O assunto seria abordado novamente durante a reunião desta quinta-feira da bancada parlamentar na sala do Senado. A liderança da bancada lamentou perante todos os deputados presentes que os três deputados não se tivessem demitido antes dos cargos que desempenham, retirando a dois deles – Rubina Berardo e Paulo Neves – a vice-coordenação nas comissões de Assuntos Europeus e de Negócios Estrangeiros, respetivamente, mas Sara Madruga da Costa é vice-presidente da direção da bancada parlamentar do PSD, cargo do qual não se demitiu e do qual não pode ser exonerada, porque foi eleita pelo grupo parlamentar.

Os deputados foram informados durante a reunião desta quinta-feira que seriam alvo de um processo disciplinar e da perda de pelouros, numa reunião onde houve novamente tensão entre os deputados eleitos pela Madeira e a direção do grupo parlamentar.

Caso não é novo, deputados são

Não é a primeira vez que os deputados do PSD eleitos pelo círculo da Madeira furam o sentido de voto do partido e são alvo de um processo disciplinar. Na votação final global da proposta de Orçamento do Estado para 2015, em novembro de 2014, os deputados votaram contra a proposta do Governo, na altura PSD/CDS-PP, e foram castigados por isso.

No entanto, os deputados eram outros.

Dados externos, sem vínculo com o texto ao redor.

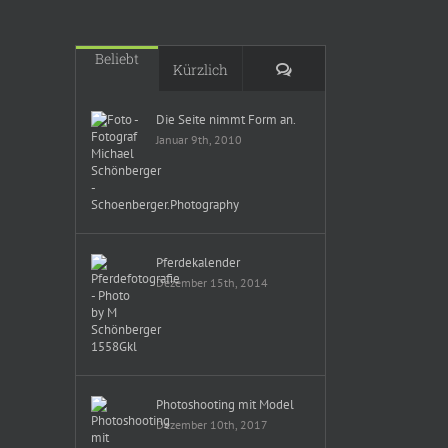
Beliebt
Kommentare
Kürzlich
Die Seite nimmt Form an.
Januar 9th, 2010
Pferdekalender
Dezember 15th, 2014
Photoshooting mit Model
Dezember 10th, 2017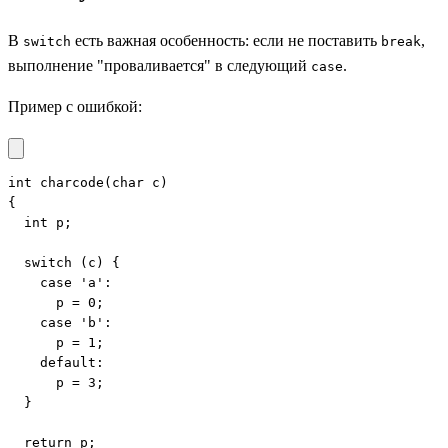
В
есть важная особенность: если не поставить
,
switch
break
выполнение "проваливается" в следующий
.
case
Пример с ошибкой:
int charcode(char c)

{

  int p;

  switch (c) {

    case 'a':

      p = 0;

    case 'b':

      p = 1;

    default:

      p = 3;

  }

  return p;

Hugo Velosa, Guilherme Silva, Francisco Gomes e Correia de Jesus votaram contra, com Guilherme Silva a dizer que o fizeram porque houve uma quebra de compromissos assumidos da parte do Governo. Guilherme Silva recusou também demitir-se da vice-presidência da Assembleia da República.

A liderança na Madeira era também outra, a de Alberto João Jardim, com quem o líder do Partido, Passos Coelho, não tinha uma relação pacífica. Agora na liderança do governo regional da Madeira e do PSD-Madeira está Miguel Albuquerque, adversário de Alberto João Jardim, e os deputados no continente foram também opositores da corrente da Jardim no PSD Madeira, mas o resultado está a ser semelhante.

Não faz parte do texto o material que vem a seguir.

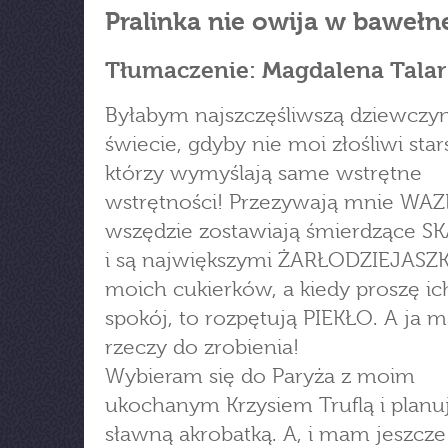
Pralinka nie owija w bawełn
Tłumaczenie: Magdalena Talar
Byłabym najszczęśliwszą dziewczy
świecie, gdyby nie moi złośliwi stars
którzy wymyślają same wstrętne
wstrętności! Przezywają mnie WAZ
wszędzie zostawiają śmierdzące S
i są największymi ŻARŁODZIEJASZ
moich cukierków, a kiedy proszę ic
spokój, to rozpętują PIEKŁO. A ja 
rzeczy do zrobienia!
Wybieram się do Paryża z moim
ukochanym Krzysiem Truflą i planu
sławną akrobatką. A, i mam jeszcz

O processo aos ex-deputados do PSD eleitos pelo círculo da Madeira foi anulado pelo Tribunal Constitucional, ao qual recorreram, devido a questões processuais.

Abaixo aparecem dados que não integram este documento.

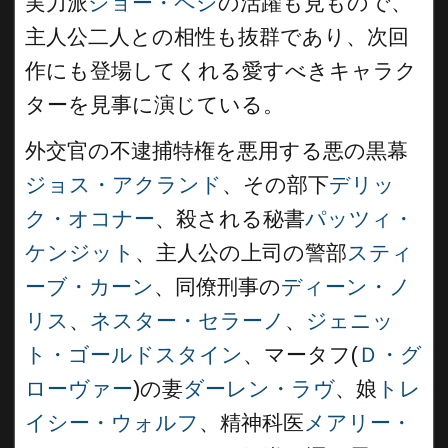
実力派
ジョー・ペシ
の活躍も見もので、
主人公二人との相性も抜群であり、次回
作にも登場してくれる愛すべきキャラク
ターを見事に演じている。
外交官の不逮捕特権を悪用する悪の黒幕
ジョス・アクランド
、その部下
デリッ
ク・オコナー
、殺される秘書
パッツィ・
ケンジット
、主人公の上司の警部
スティ
ーブ・カーン
、同僚刑事の
ディーン・ノ
リス
、
ネスター・セラーノ
、
ジェニッ
ト・ゴールドスタイン
、マータフ(
Ｄ・グ
ローヴァー
)の妻
ダーレン・ラヴ
、娘
トレ
イシー・ウォルフ
、精神科医
メアリー・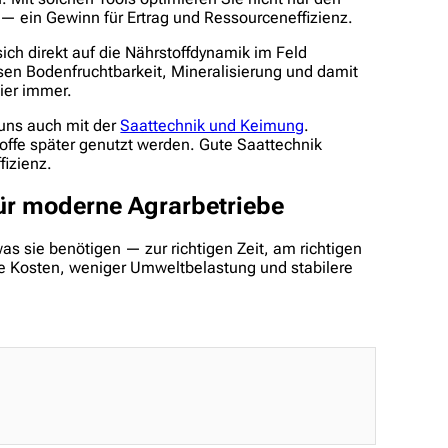
— ein Gewinn für Ertrag und Ressourceneffizienz.
 sich direkt auf die Nährstoffdynamik im Feld
en Bodenfruchtbarkeit, Mineralisierung und damit
hier immer.
 uns auch mit der
Saattechnik und Keimung
.
offe später genutzt werden. Gute Saattechnik
fizienz.
für moderne Agrarbetriebe
as sie benötigen — zur richtigen Zeit, am richtigen
gere Kosten, weniger Umweltbelastung und stabilere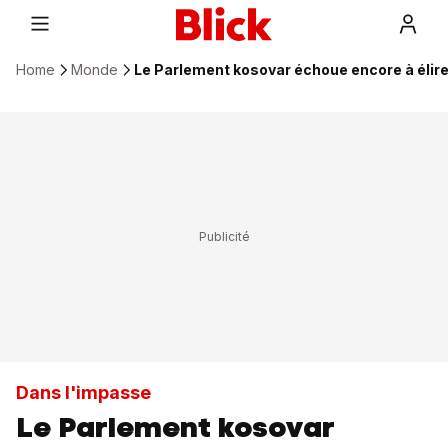
Home
Monde
Le Parlement kosovar échoue encore à élire
Dans l'impasse
Le Parlement kosovar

Questionada, fonte parlamentar do PSD disse apenas que o grupo parlamentar “não instaura processos disciplinares a deputados” e que o que dizem os estatutos é que há “uma participação automática à comissão política do partido, sempre que há violação da disciplina de voto.

Paula Teixeira da Cruz também alvo de processo disciplinar

Paula Teixeira da Cruz, ex-ministra da Justiça e atual deputada do PSD, também será alvo de um processo disciplinar por ter votado contra o sentido de voto do partido na proposta da esquerda parlamentar para revogar recentes mudanças na lei da interrupção voluntária da gravidez.

A deputada, em declarações à Lusa, disse na altura da votação que assumia a sua liberdade ao quebrar a disciplina de voto e que iria arcar com as responsabilidades de quebrar o sentido de voto.

Paula Teixeira da Cruz votou a favor dos projetos de lei apresentados por PS, BE, PCP e PEV para revogar as alterações à lei da interrupção voluntária da gravidez (IVG) aprovadas na anterior legislatura por PSD e CDS-PP, divergindo assim do sentido de voto contra estabelecido pela sua bancada.